Work to be completed: In the data that follows, find the line with "index mcp: (346, 329)"; transcribe it, every later line up to the one with "index pip: (286, 312)", and that line as well, exactly and with no others.
[Opening Available data section]
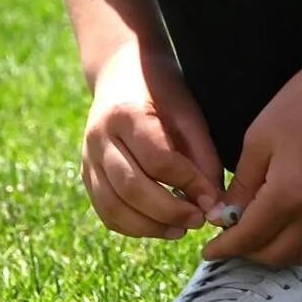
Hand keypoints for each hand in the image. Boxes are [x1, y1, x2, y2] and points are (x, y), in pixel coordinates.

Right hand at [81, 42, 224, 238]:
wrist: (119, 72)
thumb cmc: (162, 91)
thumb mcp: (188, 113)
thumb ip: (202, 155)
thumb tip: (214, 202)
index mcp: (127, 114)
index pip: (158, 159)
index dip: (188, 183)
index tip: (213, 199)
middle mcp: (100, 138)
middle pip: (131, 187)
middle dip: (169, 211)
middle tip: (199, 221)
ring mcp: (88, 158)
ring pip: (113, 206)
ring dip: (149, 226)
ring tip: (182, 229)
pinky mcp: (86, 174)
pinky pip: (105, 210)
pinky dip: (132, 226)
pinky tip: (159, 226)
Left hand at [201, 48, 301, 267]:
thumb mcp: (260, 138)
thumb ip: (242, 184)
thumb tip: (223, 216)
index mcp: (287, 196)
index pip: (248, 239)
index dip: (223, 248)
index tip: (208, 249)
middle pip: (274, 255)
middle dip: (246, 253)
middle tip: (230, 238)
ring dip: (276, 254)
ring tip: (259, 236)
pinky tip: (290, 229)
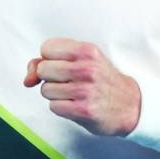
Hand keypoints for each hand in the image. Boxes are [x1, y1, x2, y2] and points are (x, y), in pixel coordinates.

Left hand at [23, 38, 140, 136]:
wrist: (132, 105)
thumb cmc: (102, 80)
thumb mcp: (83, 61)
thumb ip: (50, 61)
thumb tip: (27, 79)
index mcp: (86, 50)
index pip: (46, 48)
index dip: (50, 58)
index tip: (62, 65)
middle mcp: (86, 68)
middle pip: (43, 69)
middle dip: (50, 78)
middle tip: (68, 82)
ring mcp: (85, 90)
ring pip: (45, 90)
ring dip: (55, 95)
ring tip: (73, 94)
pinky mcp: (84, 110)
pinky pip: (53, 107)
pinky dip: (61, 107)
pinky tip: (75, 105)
[Closing Available data section]
[Opening Available data section]
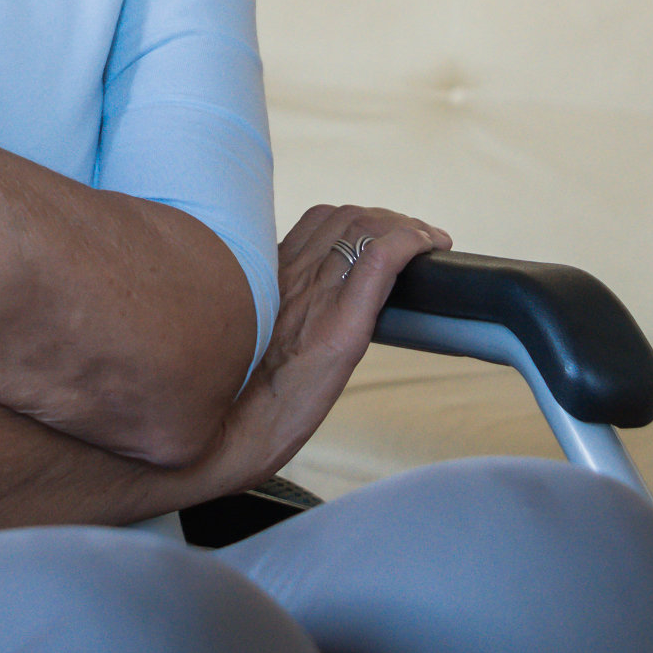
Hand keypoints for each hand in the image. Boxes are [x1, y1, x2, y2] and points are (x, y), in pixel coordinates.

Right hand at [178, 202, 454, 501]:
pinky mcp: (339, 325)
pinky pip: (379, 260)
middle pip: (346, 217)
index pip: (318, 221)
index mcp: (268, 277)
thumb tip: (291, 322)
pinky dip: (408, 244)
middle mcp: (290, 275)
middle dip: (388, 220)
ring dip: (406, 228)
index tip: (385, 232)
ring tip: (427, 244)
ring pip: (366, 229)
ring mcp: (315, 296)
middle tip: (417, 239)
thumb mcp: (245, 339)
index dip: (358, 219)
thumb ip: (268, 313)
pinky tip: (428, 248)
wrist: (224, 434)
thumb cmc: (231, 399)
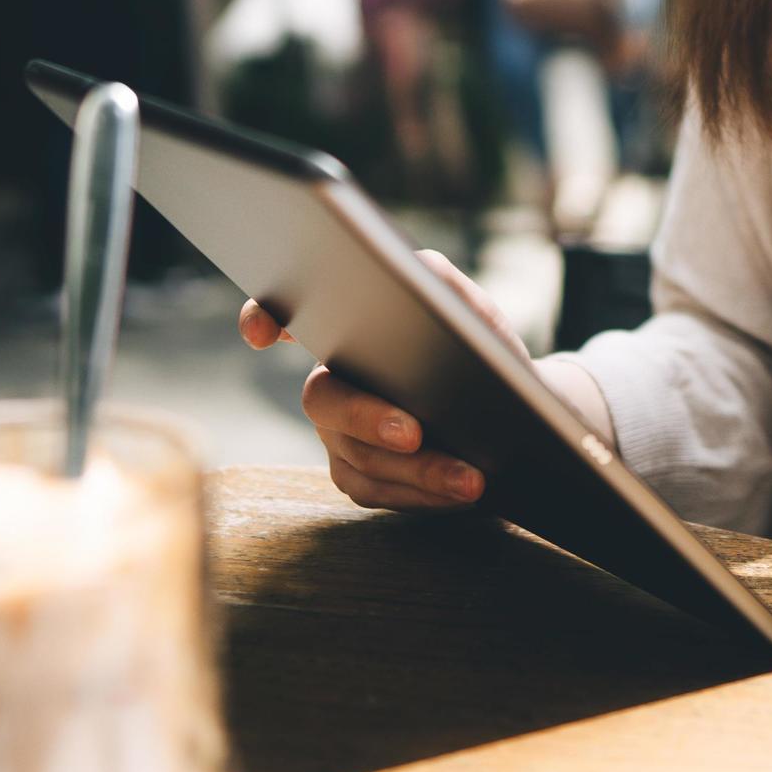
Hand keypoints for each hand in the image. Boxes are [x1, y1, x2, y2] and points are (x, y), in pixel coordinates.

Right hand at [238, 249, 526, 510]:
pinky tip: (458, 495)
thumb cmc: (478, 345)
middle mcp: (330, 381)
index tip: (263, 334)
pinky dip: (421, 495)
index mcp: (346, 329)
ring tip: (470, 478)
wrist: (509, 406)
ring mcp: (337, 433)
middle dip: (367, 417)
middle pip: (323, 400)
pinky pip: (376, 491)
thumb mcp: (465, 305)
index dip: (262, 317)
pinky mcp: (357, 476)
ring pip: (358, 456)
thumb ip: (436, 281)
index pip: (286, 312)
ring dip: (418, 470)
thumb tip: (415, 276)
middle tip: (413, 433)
[Closing Available data section]
Task solution:
index mcp: (346, 329)
ring tip: (470, 478)
wrist: (509, 406)
ring mcp: (337, 433)
middle dip: (367, 417)
middle pip: (323, 400)
pinky pip: (376, 491)
thumb mcp: (465, 305)
index dip: (262, 317)
pinky mcp: (357, 476)
ring pip: (358, 456)
thumb ip: (436, 281)
index pip: (286, 312)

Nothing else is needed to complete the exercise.